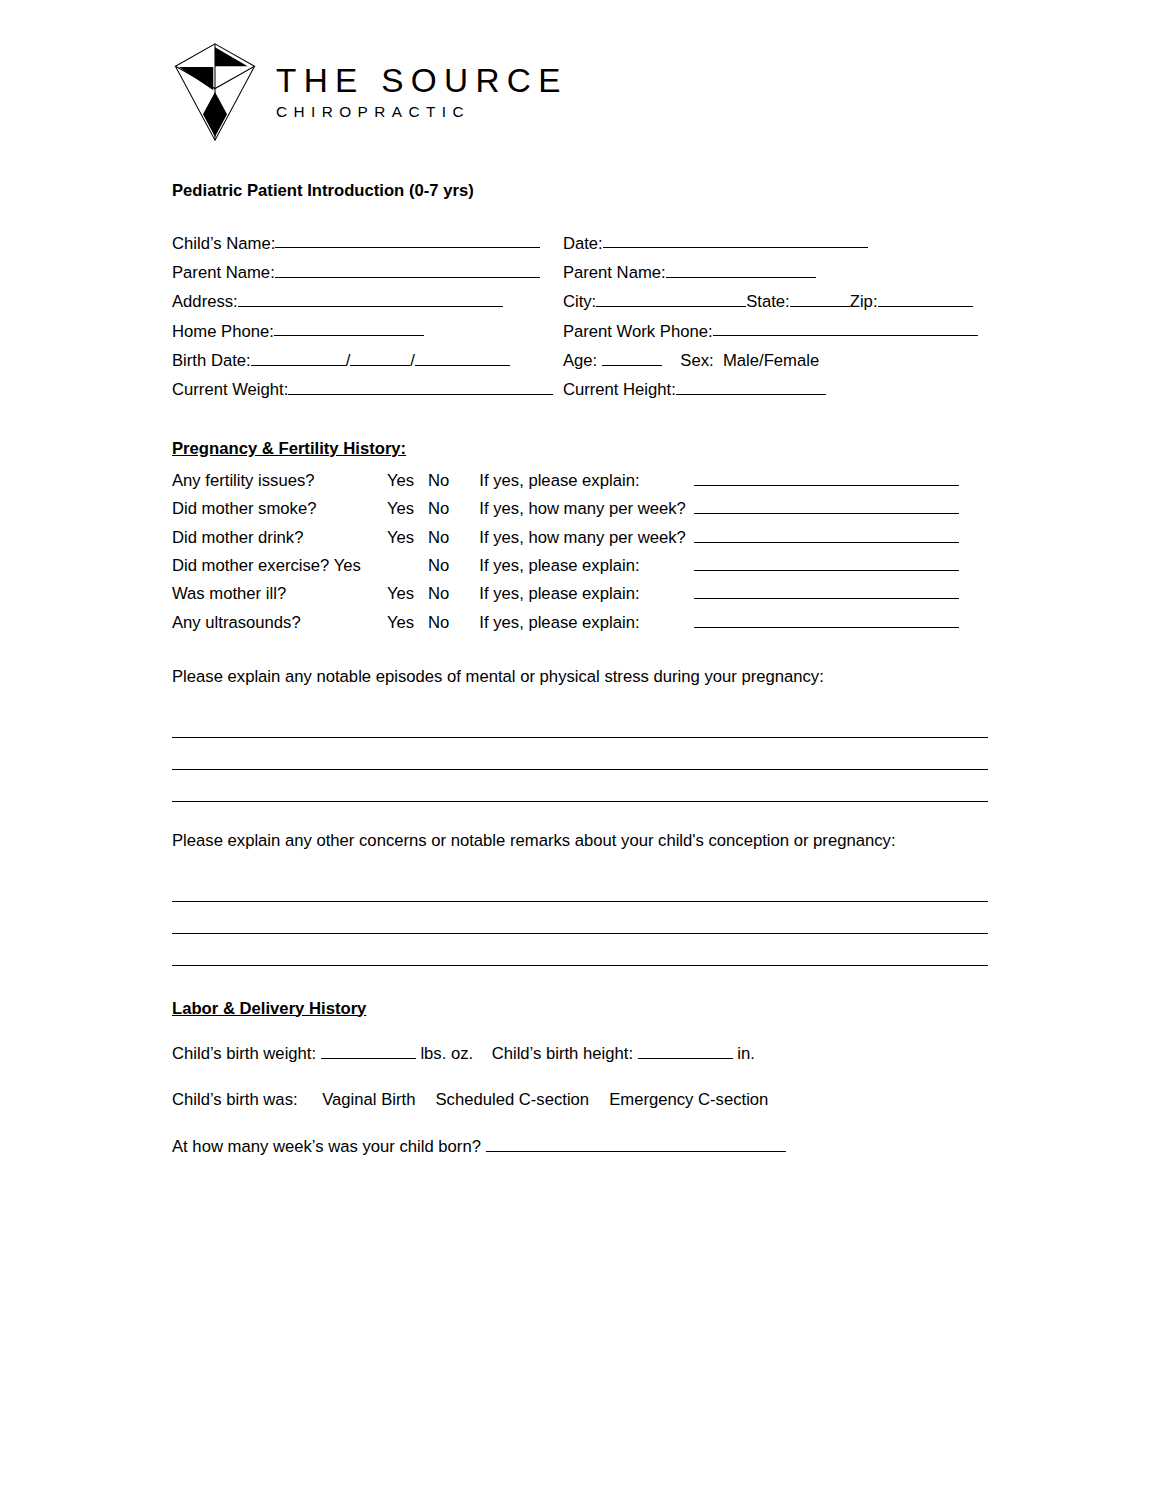THE SOURCE
CHIROPRACTIC
Pediatric Patient Introduction (0-7 yrs)
| Child’s Name: | Date: |
| Parent Name: | Parent Name: |
| Address: | City: State: Zip: |
| Home Phone: | Parent Work Phone: |
| Birth Date: / / | Age: Sex: Male/Female |
| Current Weight: | Current Height: |
Pregnancy & Fertility History:
| Any fertility issues? | Yes | No | If yes, please explain: | |
| Did mother smoke? | Yes | No | If yes, how many per week? | |
| Did mother drink? | Yes | No | If yes, how many per week? | |
| Did mother exercise? Yes | | No | If yes, please explain: | |
| Was mother ill? | Yes | No | If yes, please explain: | |
| Any ultrasounds? | Yes | No | If yes, please explain: | |
Please explain any notable episodes of mental or physical stress during your pregnancy:
Please explain any other concerns or notable remarks about your child's conception or pregnancy:
Labor & Delivery History
Child’s birth weight: lbs. oz. Child’s birth height: in.
Child’s birth was: Vaginal Birth Scheduled C-section Emergency C-section
At how many week’s was your child born?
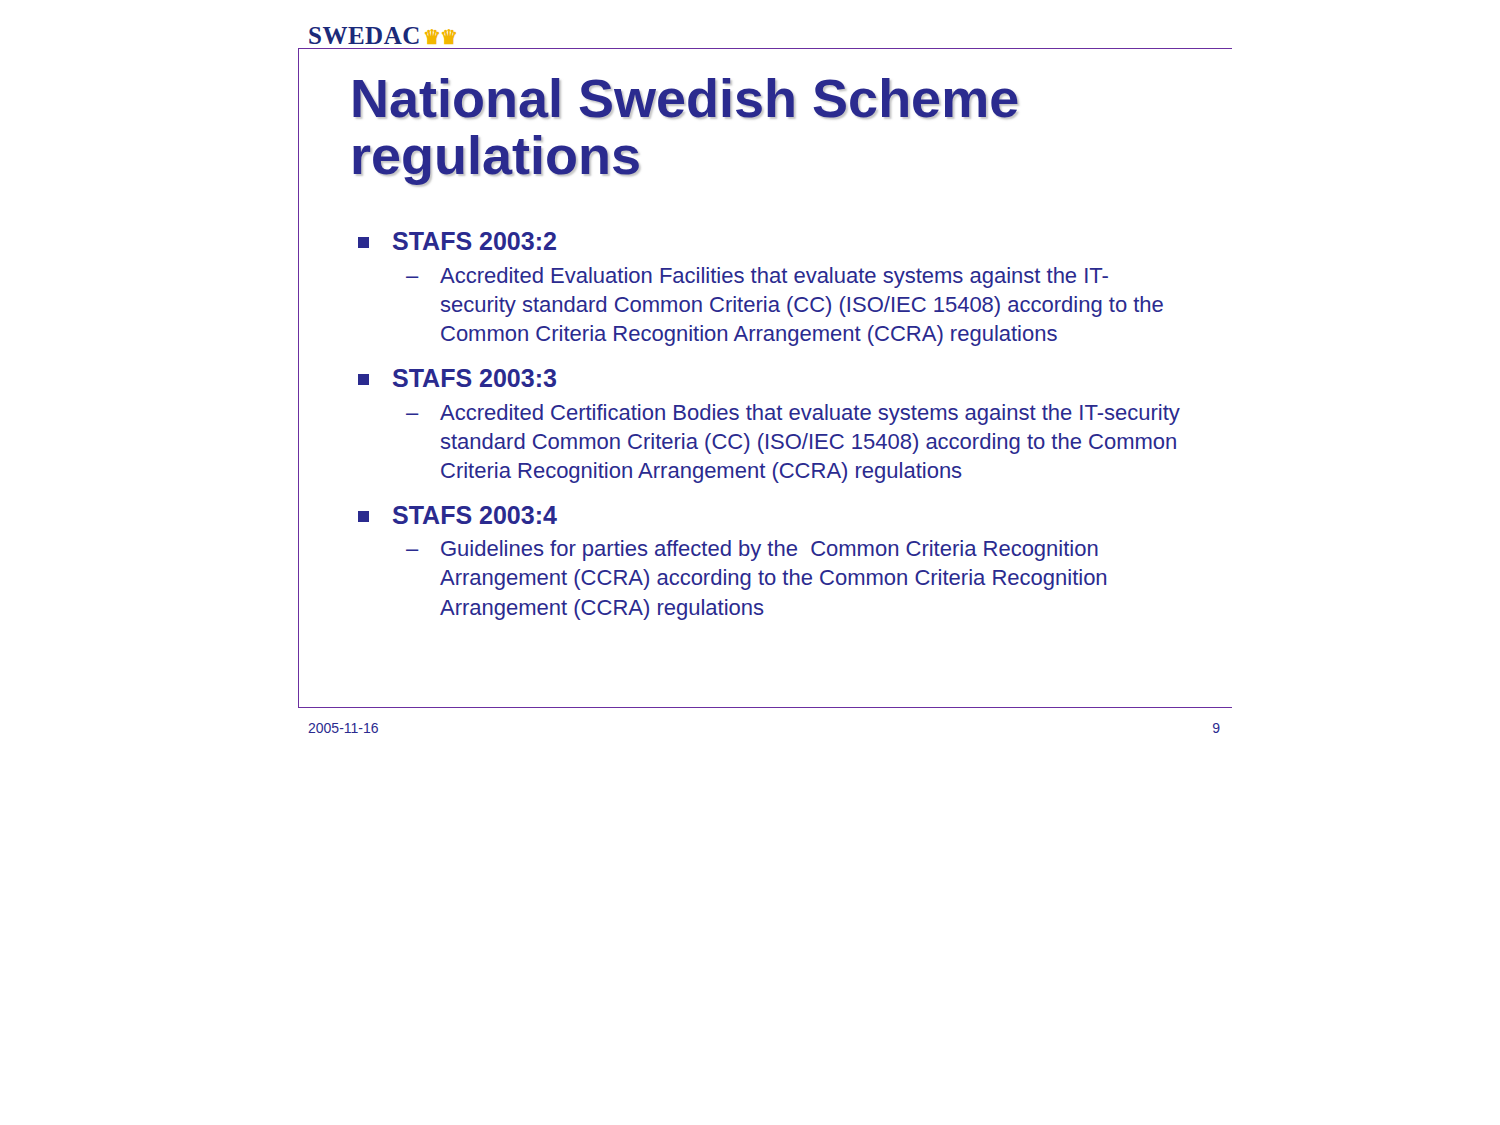SWEDAC♛♛
National Swedish Scheme regulations
STAFS 2003:2
Accredited Evaluation Facilities that evaluate systems against the IT-security standard Common Criteria (CC) (ISO/IEC 15408) according to the Common Criteria Recognition Arrangement (CCRA) regulations
STAFS 2003:3
Accredited Certification Bodies that evaluate systems against the IT-security standard Common Criteria (CC) (ISO/IEC 15408) according to the Common Criteria Recognition Arrangement (CCRA) regulations
STAFS 2003:4
Guidelines for parties affected by the Common Criteria Recognition Arrangement (CCRA) according to the Common Criteria Recognition Arrangement (CCRA) regulations
2005-11-16
9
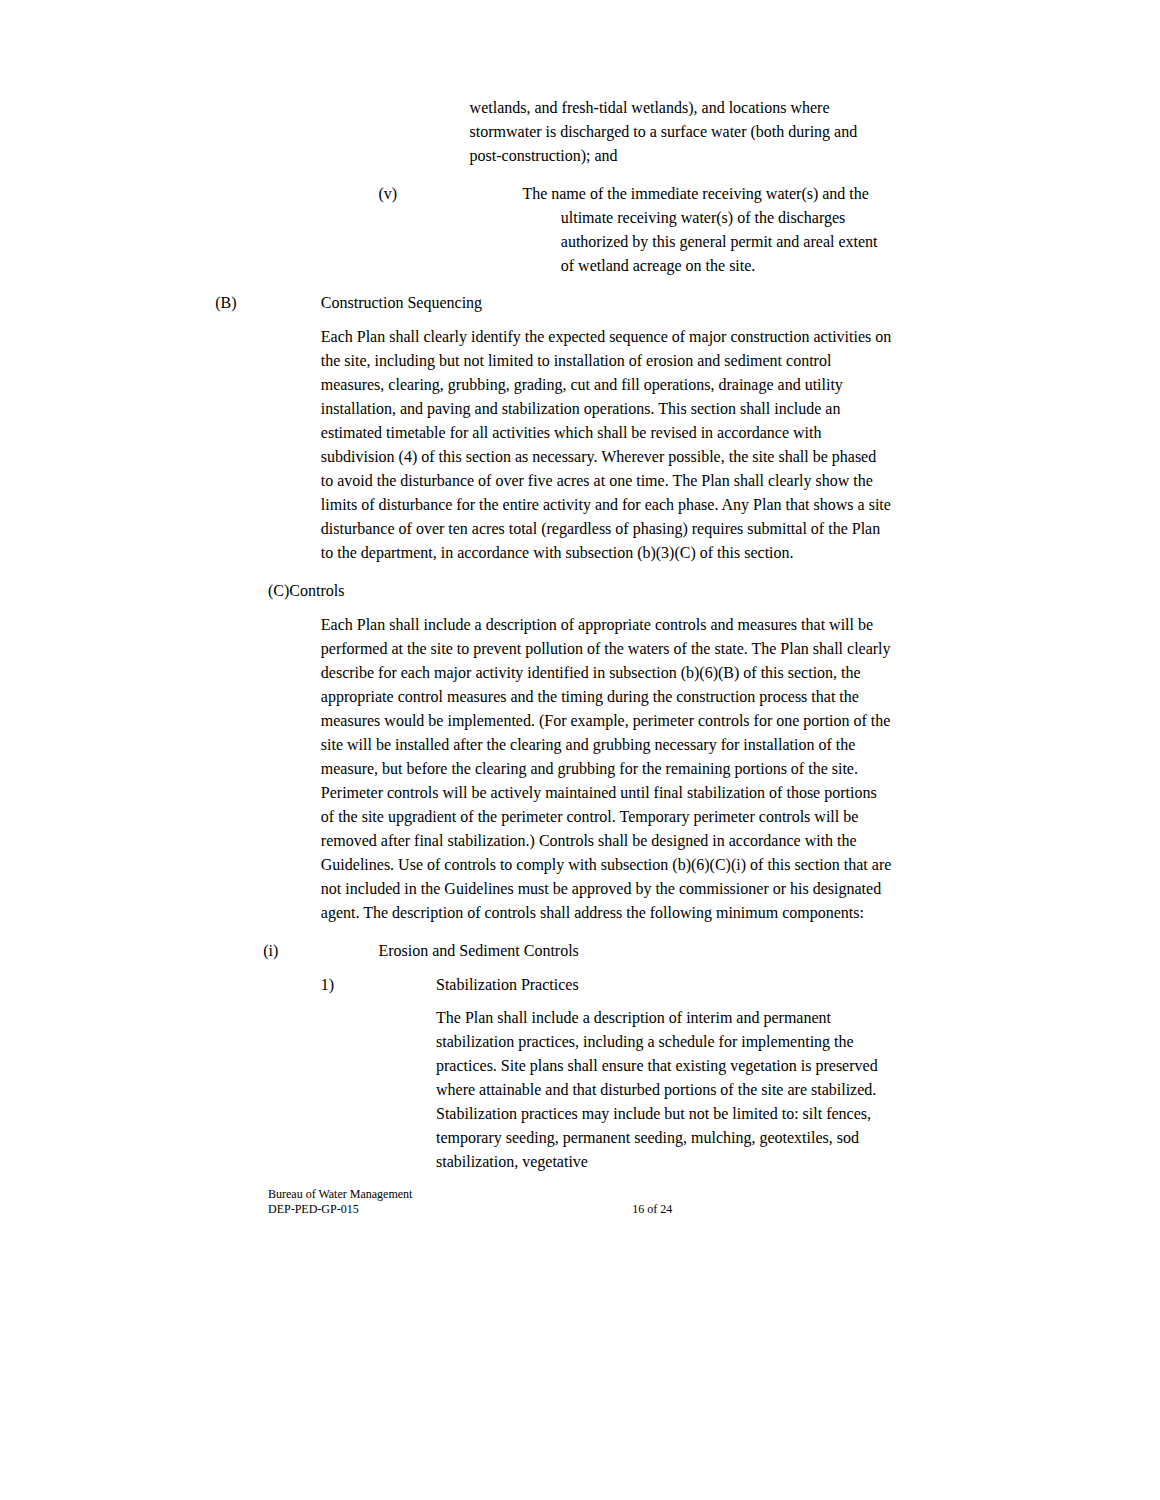wetlands, and fresh-tidal wetlands), and locations where stormwater is discharged to a surface water (both during and post-construction); and
(v) The name of the immediate receiving water(s) and the ultimate receiving water(s) of the discharges authorized by this general permit and areal extent of wetland acreage on the site.
(B) Construction Sequencing
Each Plan shall clearly identify the expected sequence of major construction activities on the site, including but not limited to installation of erosion and sediment control measures, clearing, grubbing, grading, cut and fill operations, drainage and utility installation, and paving and stabilization operations. This section shall include an estimated timetable for all activities which shall be revised in accordance with subdivision (4) of this section as necessary. Wherever possible, the site shall be phased to avoid the disturbance of over five acres at one time. The Plan shall clearly show the limits of disturbance for the entire activity and for each phase. Any Plan that shows a site disturbance of over ten acres total (regardless of phasing) requires submittal of the Plan to the department, in accordance with subsection (b)(3)(C) of this section.
(C) Controls
Each Plan shall include a description of appropriate controls and measures that will be performed at the site to prevent pollution of the waters of the state. The Plan shall clearly describe for each major activity identified in subsection (b)(6)(B) of this section, the appropriate control measures and the timing during the construction process that the measures would be implemented. (For example, perimeter controls for one portion of the site will be installed after the clearing and grubbing necessary for installation of the measure, but before the clearing and grubbing for the remaining portions of the site. Perimeter controls will be actively maintained until final stabilization of those portions of the site upgradient of the perimeter control. Temporary perimeter controls will be removed after final stabilization.) Controls shall be designed in accordance with the Guidelines. Use of controls to comply with subsection (b)(6)(C)(i) of this section that are not included in the Guidelines must be approved by the commissioner or his designated agent. The description of controls shall address the following minimum components:
(i) Erosion and Sediment Controls
1) Stabilization Practices
The Plan shall include a description of interim and permanent stabilization practices, including a schedule for implementing the practices. Site plans shall ensure that existing vegetation is preserved where attainable and that disturbed portions of the site are stabilized. Stabilization practices may include but not be limited to: silt fences, temporary seeding, permanent seeding, mulching, geotextiles, sod stabilization, vegetative
Bureau of Water Management
DEP-PED-GP-015
16 of 24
——————————
Task:
For the string "security", return every line of the data where it appears.

Solution to this problem:
Accredited Evaluation Facilities that evaluate systems against the IT-security standard Common Criteria (CC) (ISO/IEC 15408) according to the Common Criteria Recognition Arrangement (CCRA) regulations
Accredited Certification Bodies that evaluate systems against the IT-security standard Common Criteria (CC) (ISO/IEC 15408) according to the Common Criteria Recognition Arrangement (CCRA) regulations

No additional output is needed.